──────── EXERCISE DATA

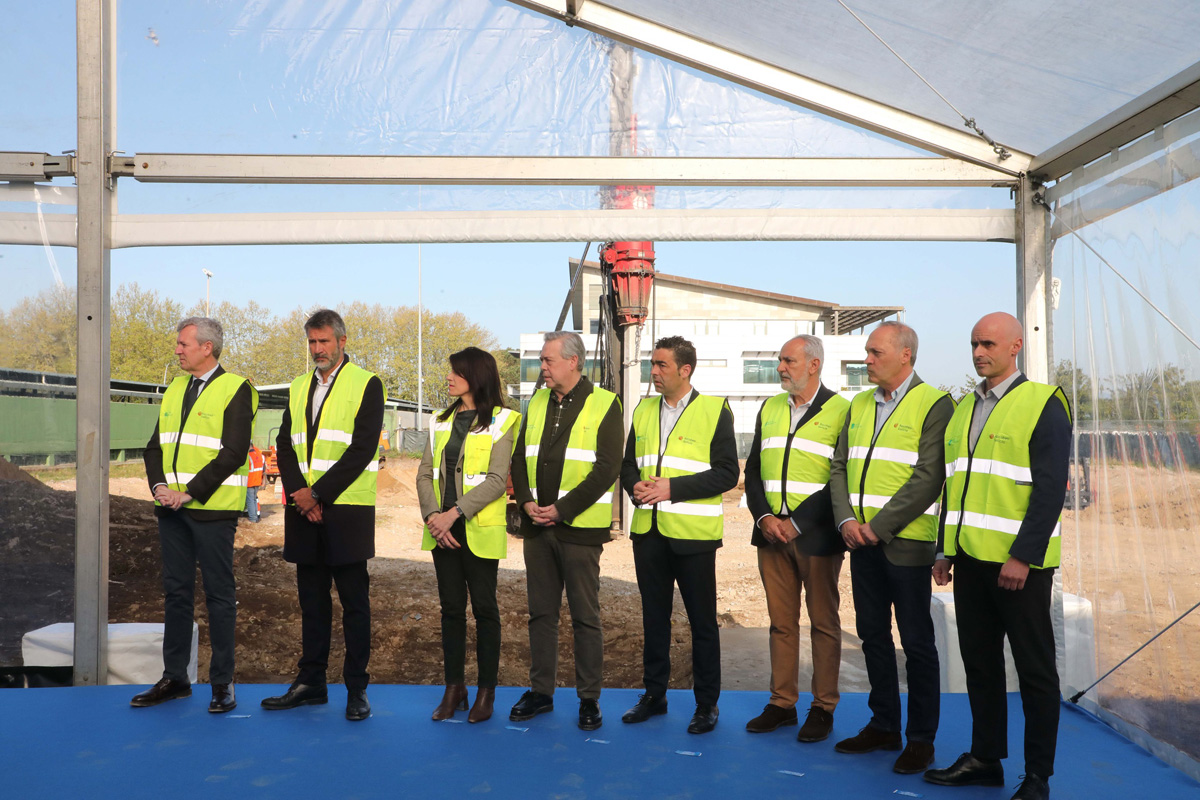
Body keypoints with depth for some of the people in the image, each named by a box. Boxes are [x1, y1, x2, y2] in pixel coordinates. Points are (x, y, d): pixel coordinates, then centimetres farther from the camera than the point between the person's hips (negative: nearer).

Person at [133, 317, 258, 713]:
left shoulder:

────────────────

PROBLEM REQUIREMENTS >> Rewrite the lines above as a numbered list, skipping blank lines and leaving out the pictures.

YOUR SOLUTION >>
1. Body keypoints with depth for some of the people in the image, each named by a box. Boxes are [x1, y1, x2, y2] in pixel coordinates. Points are (x, y, d): pixel coordinates, then centimetres farther from the camera than the point between the person's hips (negative: nearer).
2. Person at [133, 317, 258, 713]:
3. left shoulder:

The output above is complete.